(Dataset records)
+ + +

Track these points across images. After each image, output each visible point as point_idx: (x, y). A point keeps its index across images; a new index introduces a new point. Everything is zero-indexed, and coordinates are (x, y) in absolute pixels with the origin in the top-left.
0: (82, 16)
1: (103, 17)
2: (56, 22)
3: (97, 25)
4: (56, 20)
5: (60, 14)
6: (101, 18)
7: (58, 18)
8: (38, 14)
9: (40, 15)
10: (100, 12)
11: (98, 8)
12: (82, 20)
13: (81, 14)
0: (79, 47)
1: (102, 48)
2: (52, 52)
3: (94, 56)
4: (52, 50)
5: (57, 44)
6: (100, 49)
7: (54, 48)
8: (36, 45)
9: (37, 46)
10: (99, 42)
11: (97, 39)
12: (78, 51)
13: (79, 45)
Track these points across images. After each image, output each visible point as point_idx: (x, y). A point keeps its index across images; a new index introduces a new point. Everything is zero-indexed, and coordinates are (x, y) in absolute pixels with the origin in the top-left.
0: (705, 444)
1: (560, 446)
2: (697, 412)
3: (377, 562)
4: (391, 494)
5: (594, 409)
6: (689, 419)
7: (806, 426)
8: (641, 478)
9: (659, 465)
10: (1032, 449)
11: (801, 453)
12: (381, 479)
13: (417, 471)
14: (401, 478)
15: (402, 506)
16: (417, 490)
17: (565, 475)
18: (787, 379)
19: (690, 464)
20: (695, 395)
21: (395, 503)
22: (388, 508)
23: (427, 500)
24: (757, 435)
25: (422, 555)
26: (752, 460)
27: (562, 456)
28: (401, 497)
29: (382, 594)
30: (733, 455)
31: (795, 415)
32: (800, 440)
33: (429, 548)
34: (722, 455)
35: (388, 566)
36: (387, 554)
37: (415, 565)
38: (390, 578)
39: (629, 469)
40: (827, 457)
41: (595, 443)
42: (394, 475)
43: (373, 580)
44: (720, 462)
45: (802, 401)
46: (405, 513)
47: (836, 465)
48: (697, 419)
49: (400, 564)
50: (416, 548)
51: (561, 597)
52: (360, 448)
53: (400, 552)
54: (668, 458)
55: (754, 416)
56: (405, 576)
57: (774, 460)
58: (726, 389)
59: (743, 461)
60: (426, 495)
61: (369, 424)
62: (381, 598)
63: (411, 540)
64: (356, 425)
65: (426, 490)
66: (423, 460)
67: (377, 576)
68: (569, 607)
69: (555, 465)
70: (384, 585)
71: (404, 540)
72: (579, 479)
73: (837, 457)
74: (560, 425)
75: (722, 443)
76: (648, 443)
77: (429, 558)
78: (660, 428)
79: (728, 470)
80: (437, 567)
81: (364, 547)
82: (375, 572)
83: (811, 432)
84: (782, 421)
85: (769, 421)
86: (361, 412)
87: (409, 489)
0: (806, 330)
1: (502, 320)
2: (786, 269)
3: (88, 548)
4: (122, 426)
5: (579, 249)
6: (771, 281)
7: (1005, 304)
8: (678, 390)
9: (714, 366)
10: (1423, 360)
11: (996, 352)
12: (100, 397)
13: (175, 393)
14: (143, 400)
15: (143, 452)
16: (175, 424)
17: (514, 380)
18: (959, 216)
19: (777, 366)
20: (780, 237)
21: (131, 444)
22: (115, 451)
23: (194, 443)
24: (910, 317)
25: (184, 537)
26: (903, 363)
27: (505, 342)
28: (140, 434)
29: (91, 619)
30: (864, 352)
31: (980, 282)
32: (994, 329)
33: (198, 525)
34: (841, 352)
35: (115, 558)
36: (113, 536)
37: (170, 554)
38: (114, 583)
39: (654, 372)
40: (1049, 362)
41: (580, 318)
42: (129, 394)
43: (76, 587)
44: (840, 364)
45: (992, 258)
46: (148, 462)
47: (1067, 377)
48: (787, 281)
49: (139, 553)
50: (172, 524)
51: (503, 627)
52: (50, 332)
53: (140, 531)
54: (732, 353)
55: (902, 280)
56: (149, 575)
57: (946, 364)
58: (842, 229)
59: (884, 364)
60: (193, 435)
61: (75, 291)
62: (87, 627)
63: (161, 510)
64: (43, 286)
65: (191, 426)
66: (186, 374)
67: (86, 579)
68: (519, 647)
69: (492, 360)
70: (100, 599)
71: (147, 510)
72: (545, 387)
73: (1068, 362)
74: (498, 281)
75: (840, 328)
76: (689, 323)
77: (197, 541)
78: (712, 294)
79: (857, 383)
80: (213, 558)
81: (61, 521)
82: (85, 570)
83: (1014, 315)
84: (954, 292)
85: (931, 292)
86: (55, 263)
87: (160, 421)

+ + +

(PROMPT):
Extract all of the data shown above and repeat it verbatim.

(ANSWER TO THIS EXERCISE):
Track these points across images. After each image, output each visible point as point_idx: (x, y). A point keeps its index across images; a new index introduces a new point. Everything is zero-indexed, and coordinates are (x, y) in absolute pixels with the origin in the top-left.
0: (82, 16)
1: (103, 17)
2: (56, 22)
3: (97, 25)
4: (56, 20)
5: (60, 14)
6: (101, 18)
7: (58, 18)
8: (38, 14)
9: (40, 15)
10: (100, 12)
11: (98, 8)
12: (82, 20)
13: (81, 14)
0: (79, 47)
1: (102, 48)
2: (52, 52)
3: (94, 56)
4: (52, 50)
5: (57, 44)
6: (100, 49)
7: (54, 48)
8: (36, 45)
9: (37, 46)
10: (99, 42)
11: (97, 39)
12: (78, 51)
13: (79, 45)
Track these points across images. After each image, output each visible point as point_idx: (x, y). A point keeps its index across images; a new index introduces a new point. Everything is zero-indexed, and coordinates are (x, y) in absolute pixels with the origin in the top-left.
0: (705, 444)
1: (560, 446)
2: (697, 412)
3: (377, 562)
4: (391, 494)
5: (594, 409)
6: (689, 419)
7: (806, 426)
8: (641, 478)
9: (659, 465)
10: (1032, 449)
11: (801, 453)
12: (381, 479)
13: (417, 471)
14: (401, 478)
15: (402, 506)
16: (417, 490)
17: (565, 475)
18: (787, 379)
19: (690, 464)
20: (695, 395)
21: (395, 503)
22: (388, 508)
23: (427, 500)
24: (757, 435)
25: (422, 555)
26: (752, 460)
27: (562, 456)
28: (401, 497)
29: (382, 594)
30: (733, 455)
31: (795, 415)
32: (800, 440)
33: (429, 548)
34: (722, 455)
35: (388, 566)
36: (387, 554)
37: (415, 565)
38: (390, 578)
39: (629, 469)
40: (827, 457)
41: (595, 443)
42: (394, 475)
43: (373, 580)
44: (720, 462)
45: (802, 401)
46: (405, 513)
47: (836, 465)
48: (697, 419)
49: (400, 564)
50: (416, 548)
51: (561, 597)
52: (360, 448)
53: (400, 552)
54: (668, 458)
55: (754, 416)
56: (405, 576)
57: (774, 460)
58: (726, 389)
59: (743, 461)
60: (426, 495)
61: (369, 424)
62: (381, 598)
63: (411, 540)
64: (356, 425)
65: (426, 490)
66: (423, 460)
67: (377, 576)
68: (569, 607)
69: (555, 465)
70: (384, 585)
71: (404, 540)
72: (579, 479)
73: (837, 457)
74: (560, 425)
75: (722, 443)
76: (648, 443)
77: (429, 558)
78: (660, 428)
79: (728, 470)
80: (437, 567)
81: (364, 547)
82: (375, 572)
83: (811, 432)
84: (782, 421)
85: (769, 421)
86: (361, 412)
87: (409, 489)
0: (806, 330)
1: (502, 320)
2: (786, 269)
3: (88, 548)
4: (122, 426)
5: (579, 249)
6: (771, 281)
7: (1005, 304)
8: (678, 390)
9: (714, 366)
10: (1423, 360)
11: (996, 352)
12: (100, 397)
13: (175, 393)
14: (143, 400)
15: (143, 452)
16: (175, 424)
17: (514, 380)
18: (959, 216)
19: (777, 366)
20: (780, 237)
21: (131, 444)
22: (115, 451)
23: (194, 443)
24: (910, 317)
25: (184, 537)
26: (903, 363)
27: (505, 342)
28: (140, 434)
29: (91, 619)
30: (864, 352)
31: (980, 282)
32: (994, 329)
33: (198, 525)
34: (841, 352)
35: (115, 558)
36: (113, 536)
37: (170, 554)
38: (114, 583)
39: (654, 372)
40: (1049, 362)
41: (580, 318)
42: (129, 394)
43: (76, 587)
44: (840, 364)
45: (992, 258)
46: (148, 462)
47: (1067, 377)
48: (787, 281)
49: (139, 553)
50: (172, 524)
51: (503, 627)
52: (50, 332)
53: (140, 531)
54: (732, 353)
55: (902, 280)
56: (149, 575)
57: (946, 364)
58: (842, 229)
59: (884, 364)
60: (193, 435)
61: (75, 291)
62: (87, 627)
63: (161, 510)
64: (43, 286)
65: (191, 426)
66: (186, 374)
67: (86, 579)
68: (519, 647)
69: (492, 360)
70: (100, 599)
71: (147, 510)
72: (545, 387)
73: (1068, 362)
74: (498, 281)
75: (840, 328)
76: (689, 323)
77: (197, 541)
78: (712, 294)
79: (857, 383)
80: (213, 558)
81: (61, 521)
82: (85, 570)
83: (1014, 315)
84: (954, 292)
85: (931, 292)
86: (55, 263)
87: (160, 421)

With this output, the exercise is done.